Tesla earns revenue from several sources. Their primary business is manufacturing and selling cars, but they are also engaged in solar energy and energy storage.

A glance at the company financials indicates most of their revenue originates from car sales. But that, while true, is a simplification.

The revenue from sales of automotive includes regulatory credits, better known as carbon or emission credits.

In some US states, most notably California, vehicles are required by law to meet standards for the emission of carbon dioxide. When manufacturers produce vehicles they receive emission credits. If their vehicles emit more than the limit, they can buy credits from producers who have a surplus.

By producing cars that don’t emit carbon dioxide directly when driving, Tesla has an abundance of credits they can take to the market.

Emission credit sales don’t account for a large share of Tesla’s revenue, but their operating profit is entirely made up of it. Remove it, and Tesla barely breaks even.

As illustrated in the below figure, the revenue from selling credits has grown at an impressive average annual rate of 85 percent from 2012 to 2020.

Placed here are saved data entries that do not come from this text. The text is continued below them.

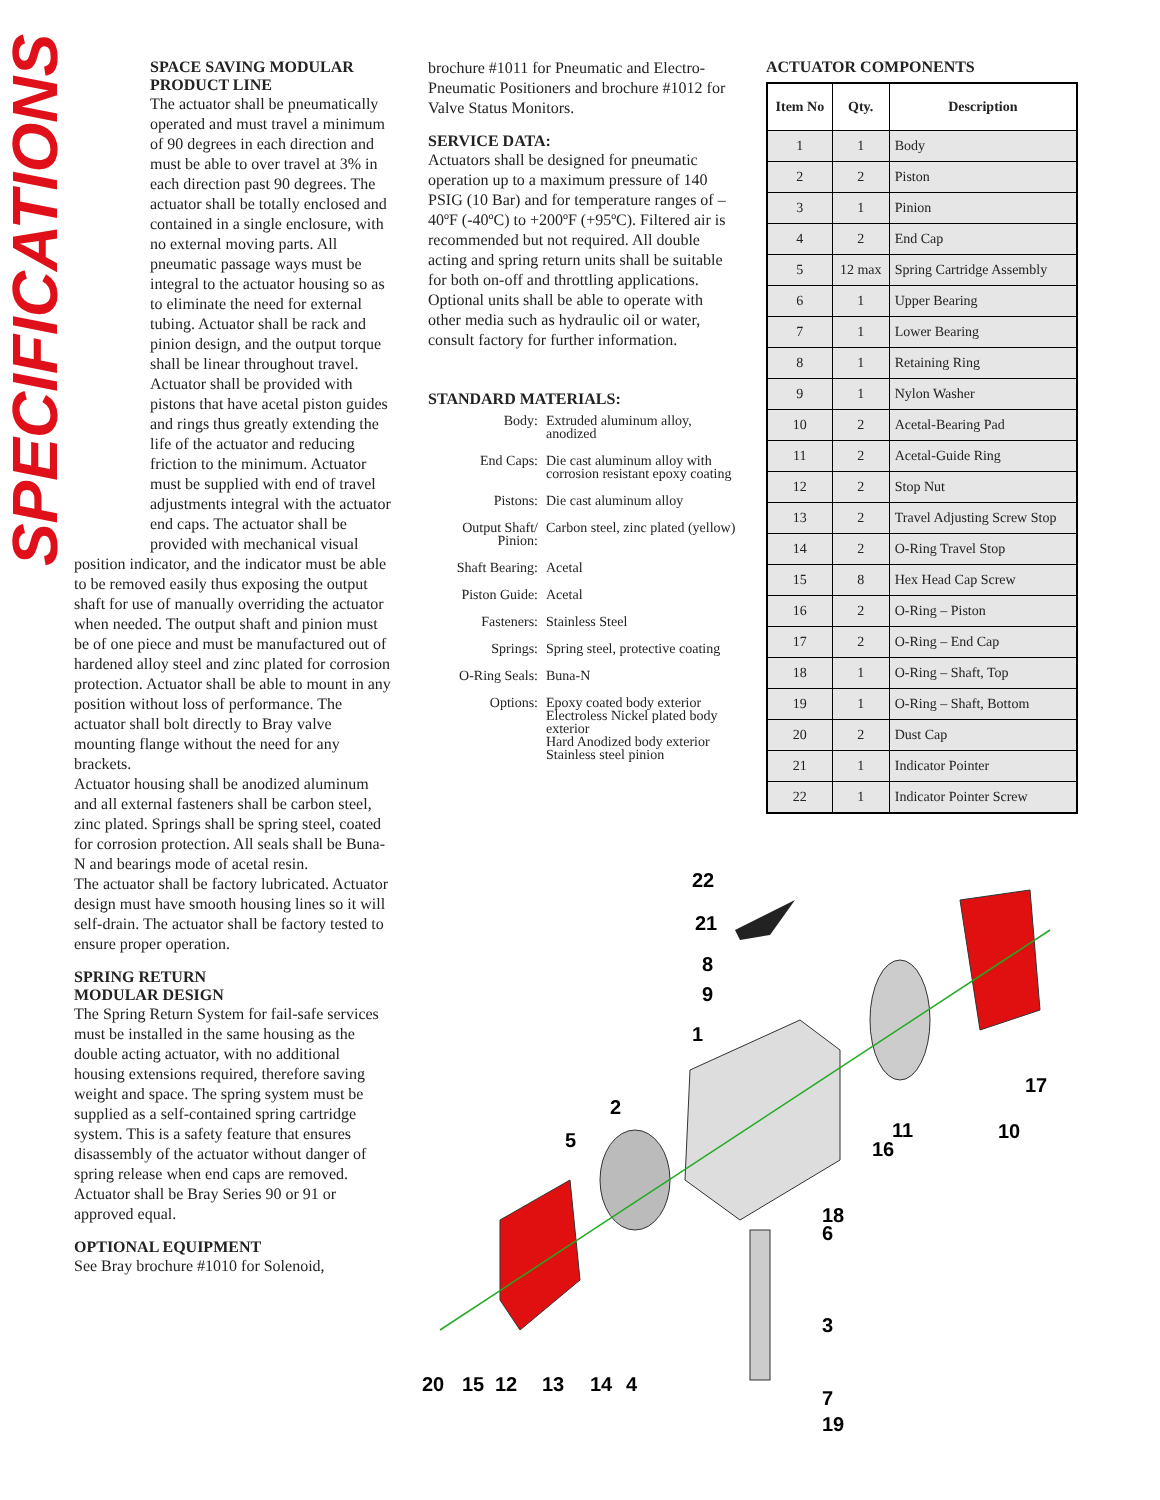SPECIFICATIONS
SPACE SAVING MODULAR PRODUCT LINE
The actuator shall be pneumatically operated and must travel a minimum of 90 degrees in each direction and must be able to over travel at 3% in each direction past 90 degrees. The actuator shall be totally enclosed and contained in a single enclosure, with no external moving parts. All pneumatic passage ways must be integral to the actuator housing so as to eliminate the need for external tubing. Actuator shall be rack and pinion design, and the output torque shall be linear throughout travel. Actuator shall be provided with pistons that have acetal piston guides and rings thus greatly extending the life of the actuator and reducing friction to the minimum. Actuator must be supplied with end of travel adjustments integral with the actuator end caps. The actuator shall be provided with mechanical visual
position indicator, and the indicator must be able to be removed easily thus exposing the output shaft for use of manually overriding the actuator when needed. The output shaft and pinion must be of one piece and must be manufactured out of hardened alloy steel and zinc plated for corrosion protection. Actuator shall be able to mount in any position without loss of performance. The actuator shall bolt directly to Bray valve mounting flange without the need for any brackets.
Actuator housing shall be anodized aluminum and all external fasteners shall be carbon steel, zinc plated. Springs shall be spring steel, coated for corrosion protection. All seals shall be Buna-N and bearings mode of acetal resin.
The actuator shall be factory lubricated. Actuator design must have smooth housing lines so it will self-drain. The actuator shall be factory tested to ensure proper operation.
SPRING RETURN
MODULAR DESIGN
The Spring Return System for fail-safe services must be installed in the same housing as the double acting actuator, with no additional housing extensions required, therefore saving weight and space. The spring system must be supplied as a self-contained spring cartridge system. This is a safety feature that ensures disassembly of the actuator without danger of spring release when end caps are removed. Actuator shall be Bray Series 90 or 91 or approved equal.
OPTIONAL EQUIPMENT
See Bray brochure #1010 for Solenoid,
brochure #1011 for Pneumatic and Electro-Pneumatic Positioners and brochure #1012 for Valve Status Monitors.
SERVICE DATA:
Actuators shall be designed for pneumatic operation up to a maximum pressure of 140 PSIG (10 Bar) and for temperature ranges of –40ºF (-40ºC) to +200ºF (+95ºC). Filtered air is recommended but not required. All double acting and spring return units shall be suitable for both on-off and throttling applications. Optional units shall be able to operate with other media such as hydraulic oil or water, consult factory for further information.
STANDARD MATERIALS:
Body:
Extruded aluminum alloy, anodized
End Caps:
Die cast aluminum alloy with corrosion resistant epoxy coating
Pistons:
Die cast aluminum alloy
Output Shaft/ Pinion:
Carbon steel, zinc plated (yellow)
Shaft Bearing:
Acetal
Piston Guide:
Acetal
Fasteners:
Stainless Steel
Springs:
Spring steel, protective coating
O-Ring Seals:
Buna-N
Options:
Epoxy coated body exterior
Electroless Nickel plated body exterior
Hard Anodized body exterior
Stainless steel pinion
ACTUATOR COMPONENTS
| Item No | Qty. | Description |
| --- | --- | --- |
| 1 | 1 | Body |
| 2 | 2 | Piston |
| 3 | 1 | Pinion |
| 4 | 2 | End Cap |
| 5 | 12 max | Spring Cartridge Assembly |
| 6 | 1 | Upper Bearing |
| 7 | 1 | Lower Bearing |
| 8 | 1 | Retaining Ring |
| 9 | 1 | Nylon Washer |
| 10 | 2 | Acetal-Bearing Pad |
| 11 | 2 | Acetal-Guide Ring |
| 12 | 2 | Stop Nut |
| 13 | 2 | Travel Adjusting Screw Stop |
| 14 | 2 | O-Ring Travel Stop |
| 15 | 8 | Hex Head Cap Screw |
| 16 | 2 | O-Ring – Piston |
| 17 | 2 | O-Ring – End Cap |
| 18 | 1 | O-Ring – Shaft, Top |
| 19 | 1 | O-Ring – Shaft, Bottom |
| 20 | 2 | Dust Cap |
| 21 | 1 | Indicator Pointer |
| 22 | 1 | Indicator Pointer Screw |
22
21
8
9
1
2
5
17
11
16
10
18
6
3
7
19
20
15
12
13
14
4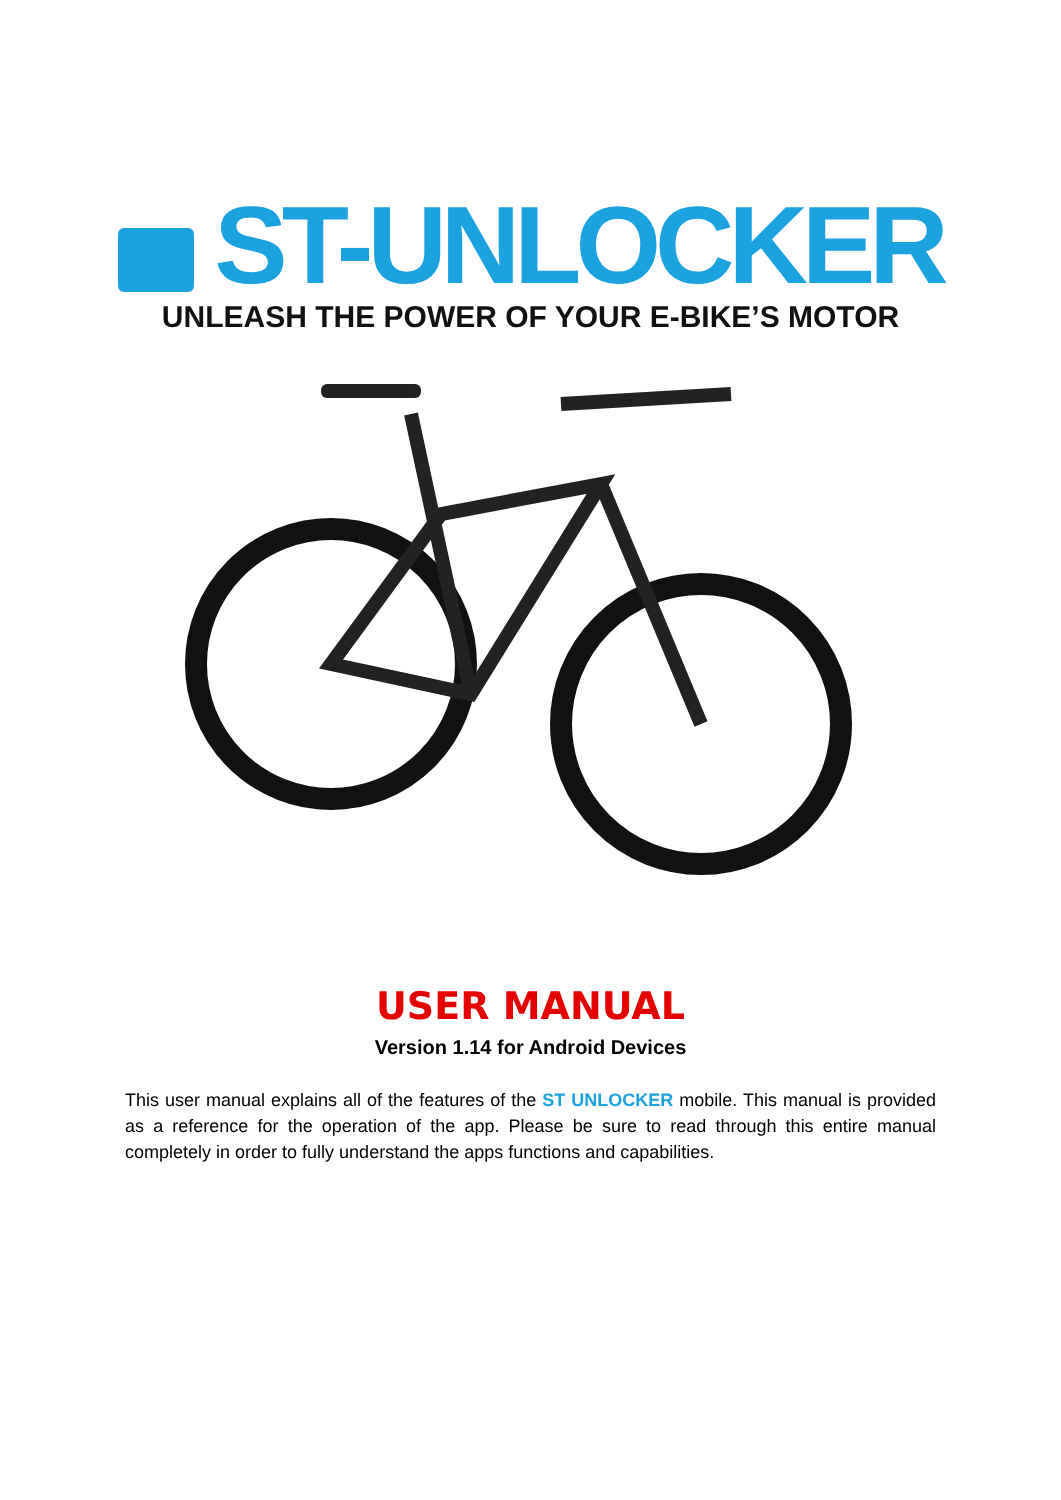ST-UNLOCKER
UNLEASH THE POWER OF YOUR E-BIKE’S MOTOR
USER MANUAL
Version 1.14 for Android Devices
This user manual explains all of the features of the ST UNLOCKER mobile. This manual is provided as a reference for the operation of the app. Please be sure to read through this entire manual completely in order to fully understand the apps functions and capabilities.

Source: stockdividendscreener.com

Tesla bulls are banking on the growth in profits from carbon credit trading to continue. But as competitors move to the market for electric vehicles, their demand for credits will fall.

Tesla has branded itself as the galleon of environmentally responsible companies. But are they really?

Their low margin cars compete on the market backed by large subsidies (more than $10.000 per vehicle). Yet, the prevalence of electric vehicles has diminutive effects on emissions.

First, when selling credits, Tesla facilitates larger average emissions of combustion driven cars. And to what use? Zero-emission cars driving down the average emission?

Think again. As it turns out, more than 90 percent of Americans owning an electric vehicle also owns a vehicle with a combustion engine. The subsidized electric cars drive up the total amount of cars.

To add further nuance, the production of batteries for electric vehicles is a polluting process. Electric vehicles thus front load pollution, and to be a greener option than fossil-fueled cars, there needs to be a substitution of miles driven from the latter to the former.

Calculation often takes into account the emissions over the lifetime of a car, to show how electric vehicles are the greener options. But correcting for shorter life spans and indirect effects from carbon credit trades and consumption behavior would make the picture less clear.

The bottom line is Tesla’s life depends on the sale of credits, and as long as they sell them, they aren’t as green as advertised. This priority is fair, but it’s provocative that Musk still poses as an ESG pioneer.

Musk’s decision to load Tesla’s balance sheet with Bitcoin is another sign Tesla is not about reducing the carbon footprint.

Bitcoin is tied to relatively high emissions. It takes more energy to do a transaction in Bitcoin than to do an old-school bank transfer.

Having $1.5 billion in an asset that, according to Digiconomist, emits 37 megaton carbon dioxide every year is a sign of being defeated in the quest for a low emission immediate future.

Or maybe it was about selling a ‘green dream’ to make money all along.

Tesla’s purchases and Musk’s public support and hype of Bitcoin likely contributes to the cryptocurrency’s price appreciation. In turn, it adds to the incentive to spend a very large amount of energy to mine the remaining Bitcoins.

This is mostly done in China (65 percent of worldwide hashing according to Cambridge researchers) since energy costs are low there. Fuelled by an increasing amount of coal-generated electricity, the most notable region for large scale Bitcoin mining is Xinjiang — also famous for hosting the Uighur camps.

Xinjiang also has significant electricity generation from hydroelectricity and wind turbines, but it accounts for less than a quarter of energy output.

But Bitcoin is dirty and it’s hard to see what Musk wants to achieve here. It could be a desperate attempt to improve Tesla’s financials. But with a loyal following of investor-fans, he could have just opted to raise money through share sales.

For now, he appears as a snake oil salesman. His motives are unclear and his actions contradict his stated mission.